I can’t even express the happiness that hearing from him made me feel! It
was like oh my god! I can finally say I am sorry! FINALLY! I can ask him to
forgive me.
So, without further a do, I
went straight to the point, I confessed to him how I felt/feel and how sorry I
was. I asked him why he had not contacted me and he told me that he had not done so, out of respect for my wishes! HOW AWESOME IS HE? Tim, the kind human being that he is, after I began my apology and told him everything I needed to, he responded that he forgave me. I cannot even begin to write, how great that forgiveness felt!
Automatically,
I felt like new, like I could breath again, like I was ten pounds lighter! talking
to him and catching up felt so awesome! there was no bad feelings no bad vibes! just my friend and I catching up, saying we were sorry! He told me that he was
sorry for having pressured me and I told him I was sorry for not being able to
be the woman he wanted me to be for him, I didn’t know how to, I don’t know how
to be anyone’s anything anymore, it is so scary! Yet he understood and understands
me. I have to say that I am sure lucky to have some real friends, friends that
have gotten to know me, friends that understand me and love me unconditionally
no matter what!
That is what life is all about, that, them! I think I now
understand why I have been ok being single all these years, one of the reasons
is, that I have had the opportunity to meet great human beings that are my
support system, genuine people that love and understand me, people that know
how to forgive and to communicate and understand that it’s not ever on purpose
or spiteful or games, it’s genuine and sincere and true.

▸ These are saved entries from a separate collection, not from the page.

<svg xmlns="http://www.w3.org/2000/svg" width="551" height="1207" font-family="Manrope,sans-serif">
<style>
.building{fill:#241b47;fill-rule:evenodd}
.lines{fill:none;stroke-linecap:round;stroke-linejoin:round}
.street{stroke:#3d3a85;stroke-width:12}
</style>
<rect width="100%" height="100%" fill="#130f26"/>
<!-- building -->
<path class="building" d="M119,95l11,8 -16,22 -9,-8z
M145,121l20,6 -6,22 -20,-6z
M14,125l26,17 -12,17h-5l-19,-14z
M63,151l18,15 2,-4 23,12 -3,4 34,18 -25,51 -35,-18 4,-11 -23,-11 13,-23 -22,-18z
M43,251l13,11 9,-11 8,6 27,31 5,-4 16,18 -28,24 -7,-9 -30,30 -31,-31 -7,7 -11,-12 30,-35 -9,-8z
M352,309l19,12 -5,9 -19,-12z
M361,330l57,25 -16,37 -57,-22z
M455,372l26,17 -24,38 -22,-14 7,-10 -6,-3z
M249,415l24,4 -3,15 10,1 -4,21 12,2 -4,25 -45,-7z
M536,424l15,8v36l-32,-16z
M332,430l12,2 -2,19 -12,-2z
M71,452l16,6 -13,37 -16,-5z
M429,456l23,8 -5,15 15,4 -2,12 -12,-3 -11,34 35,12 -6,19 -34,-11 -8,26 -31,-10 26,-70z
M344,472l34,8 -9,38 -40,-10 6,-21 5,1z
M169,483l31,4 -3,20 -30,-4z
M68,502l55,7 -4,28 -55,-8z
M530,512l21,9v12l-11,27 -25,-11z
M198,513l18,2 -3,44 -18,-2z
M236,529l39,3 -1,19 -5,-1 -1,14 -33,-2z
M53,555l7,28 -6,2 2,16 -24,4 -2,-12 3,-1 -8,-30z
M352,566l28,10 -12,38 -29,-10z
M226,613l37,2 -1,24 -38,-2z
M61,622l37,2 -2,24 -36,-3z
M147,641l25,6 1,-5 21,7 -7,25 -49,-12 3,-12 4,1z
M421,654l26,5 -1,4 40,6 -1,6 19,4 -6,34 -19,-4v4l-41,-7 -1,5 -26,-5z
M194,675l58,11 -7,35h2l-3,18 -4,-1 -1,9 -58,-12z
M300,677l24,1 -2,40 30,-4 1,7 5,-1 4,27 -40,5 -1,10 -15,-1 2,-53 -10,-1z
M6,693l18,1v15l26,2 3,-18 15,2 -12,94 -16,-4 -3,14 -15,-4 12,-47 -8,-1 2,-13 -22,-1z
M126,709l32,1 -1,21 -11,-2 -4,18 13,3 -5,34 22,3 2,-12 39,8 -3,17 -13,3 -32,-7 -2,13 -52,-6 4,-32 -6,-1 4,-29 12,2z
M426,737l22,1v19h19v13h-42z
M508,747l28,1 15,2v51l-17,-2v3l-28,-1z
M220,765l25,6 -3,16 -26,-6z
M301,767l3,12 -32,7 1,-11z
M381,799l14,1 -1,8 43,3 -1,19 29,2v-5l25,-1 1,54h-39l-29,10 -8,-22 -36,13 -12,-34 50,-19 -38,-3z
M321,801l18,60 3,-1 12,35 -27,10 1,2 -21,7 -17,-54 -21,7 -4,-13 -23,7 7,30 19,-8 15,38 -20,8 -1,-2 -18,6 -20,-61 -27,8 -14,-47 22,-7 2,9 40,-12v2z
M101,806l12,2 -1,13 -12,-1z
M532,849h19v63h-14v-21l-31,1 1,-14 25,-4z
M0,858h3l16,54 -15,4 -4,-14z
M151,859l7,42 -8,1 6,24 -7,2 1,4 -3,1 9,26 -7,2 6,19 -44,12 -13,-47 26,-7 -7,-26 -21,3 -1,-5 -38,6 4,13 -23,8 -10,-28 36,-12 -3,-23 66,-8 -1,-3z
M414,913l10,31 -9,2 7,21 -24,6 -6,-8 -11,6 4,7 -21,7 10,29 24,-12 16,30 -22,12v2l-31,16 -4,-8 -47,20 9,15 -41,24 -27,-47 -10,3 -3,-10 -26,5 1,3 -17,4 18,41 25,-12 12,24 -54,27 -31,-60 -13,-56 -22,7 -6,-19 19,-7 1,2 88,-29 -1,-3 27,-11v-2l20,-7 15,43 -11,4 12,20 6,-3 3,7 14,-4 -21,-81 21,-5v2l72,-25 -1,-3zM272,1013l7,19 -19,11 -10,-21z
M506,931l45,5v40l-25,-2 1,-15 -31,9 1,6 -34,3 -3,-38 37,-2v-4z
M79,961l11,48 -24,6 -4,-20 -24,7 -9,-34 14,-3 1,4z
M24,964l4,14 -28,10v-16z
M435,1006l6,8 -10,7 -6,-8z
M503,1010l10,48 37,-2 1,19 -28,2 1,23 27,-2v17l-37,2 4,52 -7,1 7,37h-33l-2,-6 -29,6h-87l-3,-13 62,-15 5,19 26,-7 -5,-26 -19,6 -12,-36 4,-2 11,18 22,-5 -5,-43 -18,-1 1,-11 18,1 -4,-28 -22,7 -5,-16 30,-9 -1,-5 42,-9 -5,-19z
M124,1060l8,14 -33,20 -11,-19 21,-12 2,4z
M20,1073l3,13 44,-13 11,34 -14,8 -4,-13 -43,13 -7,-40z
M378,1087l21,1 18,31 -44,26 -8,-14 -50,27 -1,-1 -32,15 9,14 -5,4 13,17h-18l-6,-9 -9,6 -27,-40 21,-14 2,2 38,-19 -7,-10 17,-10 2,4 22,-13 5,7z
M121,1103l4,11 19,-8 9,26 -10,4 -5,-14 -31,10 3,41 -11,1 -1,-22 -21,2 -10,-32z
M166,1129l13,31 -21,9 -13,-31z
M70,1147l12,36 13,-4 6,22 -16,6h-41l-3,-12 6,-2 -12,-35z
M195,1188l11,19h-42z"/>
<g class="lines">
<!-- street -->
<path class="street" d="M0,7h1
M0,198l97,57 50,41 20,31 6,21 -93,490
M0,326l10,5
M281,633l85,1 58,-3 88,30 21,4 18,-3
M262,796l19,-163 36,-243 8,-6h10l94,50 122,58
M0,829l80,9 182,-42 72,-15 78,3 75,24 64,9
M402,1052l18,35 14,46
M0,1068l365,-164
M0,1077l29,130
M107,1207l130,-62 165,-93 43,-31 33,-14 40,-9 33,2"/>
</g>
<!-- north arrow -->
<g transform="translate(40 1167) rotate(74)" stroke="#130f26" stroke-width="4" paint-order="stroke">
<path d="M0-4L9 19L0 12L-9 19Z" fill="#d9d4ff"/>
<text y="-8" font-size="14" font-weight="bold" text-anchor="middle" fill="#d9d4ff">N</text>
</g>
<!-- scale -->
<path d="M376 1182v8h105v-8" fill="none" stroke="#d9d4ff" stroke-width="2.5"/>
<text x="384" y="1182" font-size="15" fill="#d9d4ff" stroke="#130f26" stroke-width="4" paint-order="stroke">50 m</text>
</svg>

One thing that I did feel horrible
about, was that he told me that after I broke things off with him, he read a
journal entry that I wrote and he sort of put two and two together and sort of
figured out what had went wrong. This
journal is getting me into all sorts of trouble, but what I write on here, it’s
truth, it’s passion and it’s me.
However, I need to learn how to be yet even more sensitive about who and
what I write, because the last thing I ever ever intend, is to hurt someone
with my words. So, I will show him this
entry and on here I will say once more.
TIM, THANK YOU SO MUCH FOR LOVING ME AS
A FRIEND, THANK YOU FOR FORGIVING ME, I AM SOOOO DEEPLY SORRY THAT I HURT YOU! AND
I THANK YOU ALWAYS! FOR DEFENDING OUR COUNTRY!
YOU ARE JUST WAYYYYY AWESOME! XOXOXOXO…….
As a side note, if you happen to come across this blog post, and you happen to think with reading this that there is someone you need to apologize to, PLEASE DO! it is the most beautiful gesture and wonderful thing for both you and the other person, it is good for once SOUL! just remember, that tomorrow is never promised!